Cross-disciplinary work has structural difficulties: faculty appointment in one department; tenure based on disciplinary peer-review; conference and journal venues that emphasise one parent discipline; research-funding bodies organised by discipline. The NSF Convergence Accelerator, NIH Common Fund, EU Horizon ERC Synergy Grants, and many private foundations now actively fund cross-disciplinary work to counter these structural pressures.

Successful cross-disciplinary fields share four properties: a shared object of study (the mind for cognitive science; biological data for bioinformatics; economic decisions for behavioural economics); complementary methodological tools contributing different observations on the same object; institutional infrastructure (departments, journals, conferences, societies, degree programmes) that legitimises the combined-field identity; and recurring training producing graduates fluent in both parent fields rather than just one. Without all four, cross-disciplinarity tends to dissolve back into the parent disciplines.

10. Subject databases & references

Each major subject domain has its own canonical database where comprehensive subject-search begins. PubMed (NLM, free) has 35M+ medical-biomedical citations from 30K+ journals back to 1809; it is the de-facto medicine search engine. MathSciNet (AMS, subscription) has 4M+ math citations with reviews, complemented by the free zbMATH Open. INSPIRE-HEP (CERN-DESY-SLAC, free) has 1.5M+ high-energy-physics records. RePEc (free) has 4M+ economics items including working papers, complemented by EconPapers, IDEAS, and NEP. PhilPapers (free) has 2.7M+ philosophy entries across 5,500+ categories. JSTOR (subscription) covers cross-disciplinary archival journals plus images and primary sources. Scopus (Elsevier) covers 27,000+ journals and 90M+ records. Web of Science (Clarivate) covers 21,000+ journals and 90M+ records. OpenAlex (free, 2022+) covers 240M+ works, the open alternative to Scopus/WoS.

Coverage choice matters.
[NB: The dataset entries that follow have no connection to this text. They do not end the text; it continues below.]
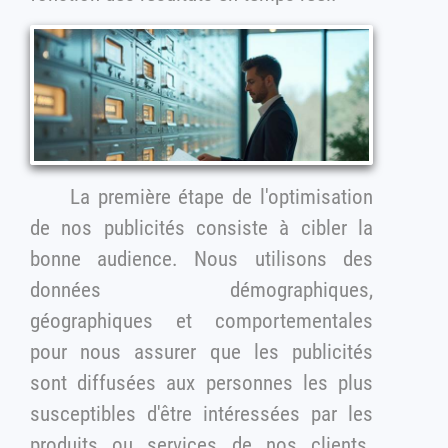
La première étape de l'optimisation
de nos publicités consiste à cibler la
bonne audience. Nous utilisons des
données démographiques,
géographiques et comportementales
pour nous assurer que les publicités
sont diffusées aux personnes les plus
susceptibles d'être intéressées par les
produits ou services de nos clients.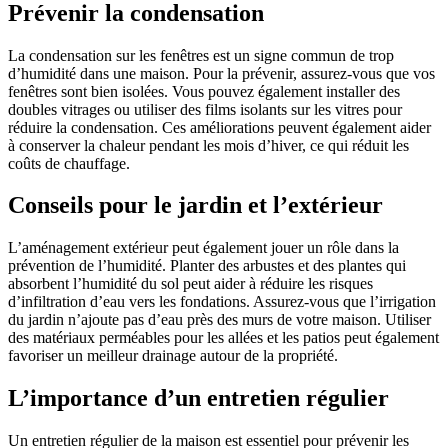
Prévenir la condensation
La condensation sur les fenêtres est un signe commun de trop
d’humidité dans une maison. Pour la prévenir, assurez-vous que vos
fenêtres sont bien isolées. Vous pouvez également installer des
doubles vitrages ou utiliser des films isolants sur les vitres pour
réduire la condensation. Ces améliorations peuvent également aider
à conserver la chaleur pendant les mois d’hiver, ce qui réduit les
coûts de chauffage.
Conseils pour le jardin et l’extérieur
L’aménagement extérieur peut également jouer un rôle dans la
prévention de l’humidité. Planter des arbustes et des plantes qui
absorbent l’humidité du sol peut aider à réduire les risques
d’infiltration d’eau vers les fondations. Assurez-vous que l’irrigation
du jardin n’ajoute pas d’eau près des murs de votre maison. Utiliser
des matériaux perméables pour les allées et les patios peut également
favoriser un meilleur drainage autour de la propriété.
L’importance d’un entretien régulier
Un entretien régulier de la maison est essentiel pour prévenir les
PubMed beats Scopus/WoS for medical-biology breadth. MathSciNet beats both for math. INSPIRE-HEP beats both for high-energy physics. RePEc plus NBER beat both for economics working papers. The general-purpose Scopus and WoS are best for cross-disciplinary searching, citation analysis, and bibliometrics; the discipline-specific databases are best for completeness within their subject. Most professional researchers use a discipline-specific database for primary search and Scopus/WoS/OpenAlex for citation tracing.

Free alternatives are increasingly competitive. OpenAlex (2022+) and Lens.org provide cross-disciplinary metadata-and-citations comparable to Scopus/WoS without institutional subscription. Google Scholar indexes more broadly than any of them but with less curation and lower-quality metadata; it is useful as a universal starting point rather than a primary research tool. The combination of a discipline-specific subscription database (or free alternative) plus Google Scholar plus OpenAlex covers most working researchers' needs.